Credit Suisse analysts Kenneth Fong and Isis Wong report that transit visa restrictions imposed from July have had “more adverse impact than originally expected” on VIP revenue as well as the premium mass segment to a lesser extent, based on discussions with industry participants. Previously, Chinese passport holders could enter Macau and stay for seven days through the transit visa scheme by holding a visa for onward travel to another country. Since July the stay has been shortened to five days, and penalties have increased for failing to travel to a third country. Fong and Wong say junket agents have been hit, as well as players. While players can use alternative means to enter Macau, they are far more inconvenient. Based on the outcome of previous travel rule changes, the CS analysts believe players will adjust in the coming months and enforcement may become more lax.

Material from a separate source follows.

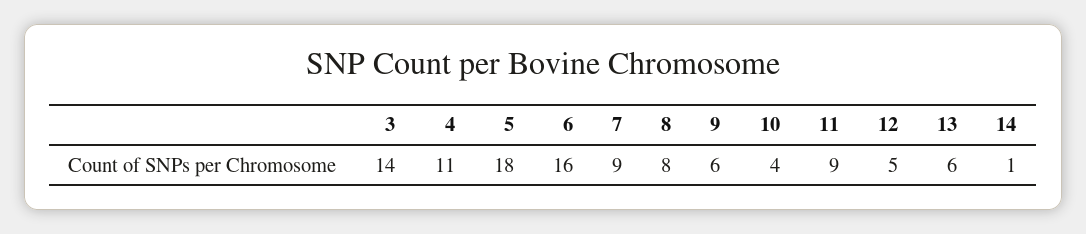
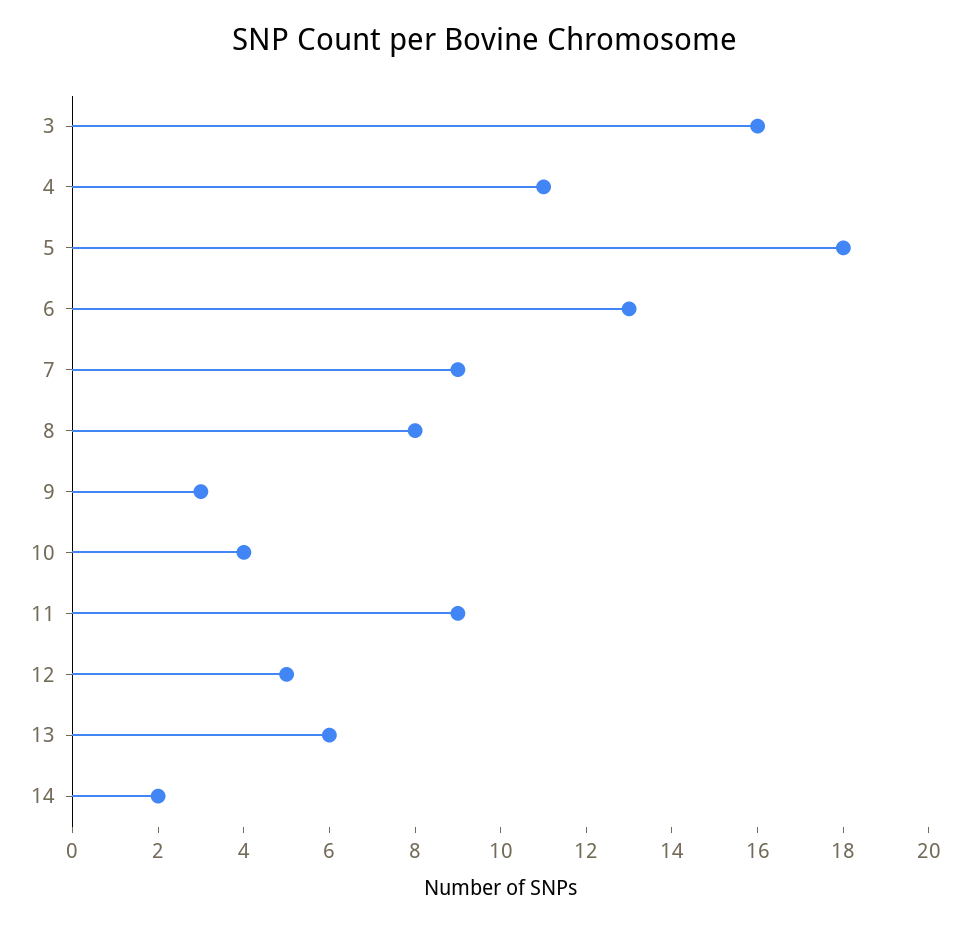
3: 14 -> 16
6: 16 -> 13
9: 6 -> 3
14: 1 -> 2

On the mass market side, Credit Suisse says lower level grind play is holding up well, but premium mass play has declined significantly. Morgan Stanley notes that mass table daily win rates have closely tracked China’s per capita disposable income growth rates. Both have been declining since the start of 2012, but mass market revenue growth has been supported by the increased number of tables, most of them transferred from VIP rooms.

Union Gaming sees four key reasons for the mass market decline, distinct from the VIP slowdown. Factors stifling mass growth include a financial hangover from World Cup losses, which the analysts say could last into next year for some players; casual gamblers filling hotel rooms previously occupied by more hardcore players; customer fatigue due to two years without new casino resorts; and “pockets of economic weakness” in China.

Whatever the reasons for the downturn, analysts don’t expect significant recover before the start of next year. The Golden Week holiday around China’s National Day on October 1 could provide a brief respite that, Union Gaming warns, shouldn’t be mistaken for a turning point.